> _TEXTAUSZUG_:
*-*-*

Wieso kann das das Coaching leisten?
Coaching besteht ja unter anderem aus der Kunst, die richtigen Fragen zu stellen, damit Menschen von alleine auf die passenden Antworten kommen. Du beschäftigst dich beim Coaching also automatisch sehr tief mit dir selbst, mit deinem wahren Wesen. Es geht darum, was jemand wirklich will und wie er im Einklang mit seinen Werten produktiv tätig sein kann. Die Suche des Menschen nach seiner Position in der Welt ist ja entwicklungsgeschichtlich uralt. Und es scheint jetzt eine intensive Zeit gekommen zu sein, in der es genau darum geht.
Das klingt sehr intensiv und persönlich. Ist das gut? Wird das nicht zu persönlich?
Es ist so intensiv und persönlich, wie es die Menschen zulassen. Niemand muss sich dabei ausziehen. Aber es ist eine riesige Chance nicht nur für Unternehmen, um leistungsstärker zu werden, sondern auch für Führungskräfte und Mitarbeiter, um herauszufinden, wie sie selbst im Einklang mit ihrer Persönlichkeit glücklich, zufrieden und zugleich leistungsfähig sein können.

*-*-*

> _BEREITGESTELLTE DATEN_:

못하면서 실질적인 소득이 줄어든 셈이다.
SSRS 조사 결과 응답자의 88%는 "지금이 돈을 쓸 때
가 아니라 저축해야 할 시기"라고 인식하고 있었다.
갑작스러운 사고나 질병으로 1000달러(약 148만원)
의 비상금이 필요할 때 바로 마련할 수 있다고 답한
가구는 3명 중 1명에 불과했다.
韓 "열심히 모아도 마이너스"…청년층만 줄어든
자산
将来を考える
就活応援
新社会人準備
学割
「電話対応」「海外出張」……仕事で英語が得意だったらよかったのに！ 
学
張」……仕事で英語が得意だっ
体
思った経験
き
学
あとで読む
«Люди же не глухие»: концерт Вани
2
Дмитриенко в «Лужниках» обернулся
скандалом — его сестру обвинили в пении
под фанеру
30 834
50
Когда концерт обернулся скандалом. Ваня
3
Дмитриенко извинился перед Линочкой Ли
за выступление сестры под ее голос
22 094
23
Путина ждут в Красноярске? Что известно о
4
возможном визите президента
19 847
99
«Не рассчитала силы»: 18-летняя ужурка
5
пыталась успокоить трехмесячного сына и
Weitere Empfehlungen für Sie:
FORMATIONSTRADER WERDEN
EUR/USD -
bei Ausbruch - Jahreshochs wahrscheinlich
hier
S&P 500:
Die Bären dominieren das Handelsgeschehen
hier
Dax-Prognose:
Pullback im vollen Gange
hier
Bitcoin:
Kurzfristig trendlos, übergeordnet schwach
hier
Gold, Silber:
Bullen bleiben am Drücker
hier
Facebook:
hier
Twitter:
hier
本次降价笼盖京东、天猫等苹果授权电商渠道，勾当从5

*-*-*

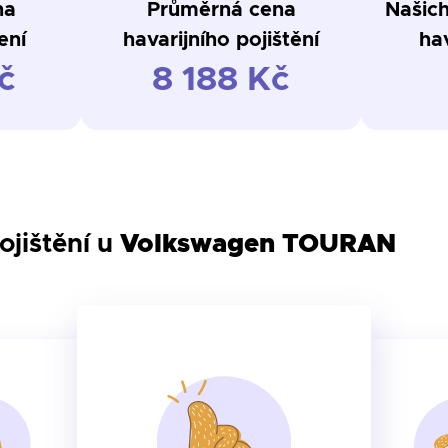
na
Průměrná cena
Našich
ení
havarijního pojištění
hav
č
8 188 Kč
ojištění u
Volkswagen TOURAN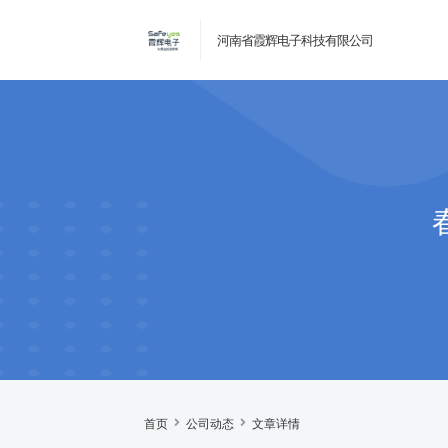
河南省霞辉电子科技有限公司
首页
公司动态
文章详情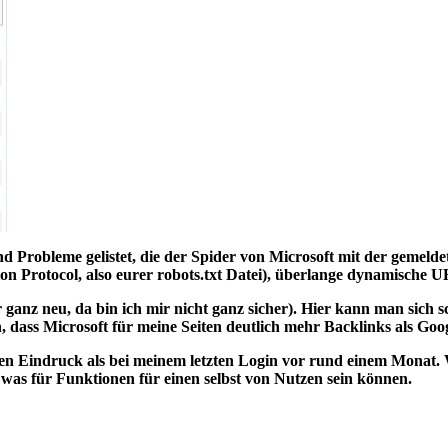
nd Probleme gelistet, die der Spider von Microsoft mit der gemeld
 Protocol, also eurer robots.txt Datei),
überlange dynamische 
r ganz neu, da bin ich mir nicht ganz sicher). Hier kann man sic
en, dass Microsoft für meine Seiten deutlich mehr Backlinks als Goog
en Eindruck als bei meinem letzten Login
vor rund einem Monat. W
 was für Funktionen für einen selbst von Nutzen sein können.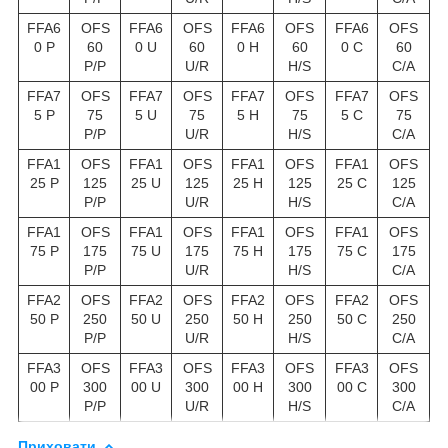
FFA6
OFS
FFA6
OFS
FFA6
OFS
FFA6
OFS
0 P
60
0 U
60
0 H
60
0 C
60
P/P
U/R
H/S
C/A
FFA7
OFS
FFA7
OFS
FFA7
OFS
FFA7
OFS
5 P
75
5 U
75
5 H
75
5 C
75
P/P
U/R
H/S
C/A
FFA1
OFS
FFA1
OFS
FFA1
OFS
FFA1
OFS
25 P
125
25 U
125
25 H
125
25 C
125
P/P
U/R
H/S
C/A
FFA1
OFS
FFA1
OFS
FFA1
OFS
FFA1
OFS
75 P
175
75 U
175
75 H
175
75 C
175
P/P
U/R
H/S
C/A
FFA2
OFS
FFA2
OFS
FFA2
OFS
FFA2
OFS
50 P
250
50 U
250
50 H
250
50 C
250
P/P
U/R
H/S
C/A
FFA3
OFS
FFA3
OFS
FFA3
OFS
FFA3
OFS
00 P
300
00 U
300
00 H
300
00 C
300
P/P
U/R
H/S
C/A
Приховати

*-*-*

> _AUFGABEN_:
a. Woraus besteht Coaching laut dem Textauszug über Coaching unter anderem?
b. Für welche Gruppen ist Coaching laut dem Textauszug über Coaching eine riesige Chance? Zählen Sie alle auf.
c. Führen Sie den Textauszug über Coaching im Anschluss an seinen letzten Satz weiter.

> _LÖSUNGEN_:
a. Aus der Kunst, die richtigen Fragen zu stellen, damit Menschen von alleine auf die passenden Antworten kommen.

b. Unternehmen, Führungskräfte, Mitarbeiter

c.
Der Begriff Coaching klingt für viele Menschen sehr weich. Wie siehst du das?
Es klingt vielleicht weich, weil es um Soft Skills geht. Aber es ist dann auch wieder echt hart! Feedbackgespräche, die Komfortzone verlassen, sich neues Verhalten aneignen und es trainieren, das ist alles nicht ohne. Gerade wenn Menschen sich entwickeln, spüren sie durchaus, dass das kein Ponyhof ist. Viele erkennen zum Beispiel, dass sie gar nicht die Kommunikationsprofis sind, für die sie sich bisher halten. Man braucht schon eine gewisse Offenheit fürs Unbequeme. Kurz: Es geht um harte Tools bei den Soft Skills.
Die meisten Coaches haben ein Spezialthema. Müssten sich Unternehmen dann nicht verschiedene Coaches für verschiedene Themen ins Haus holen?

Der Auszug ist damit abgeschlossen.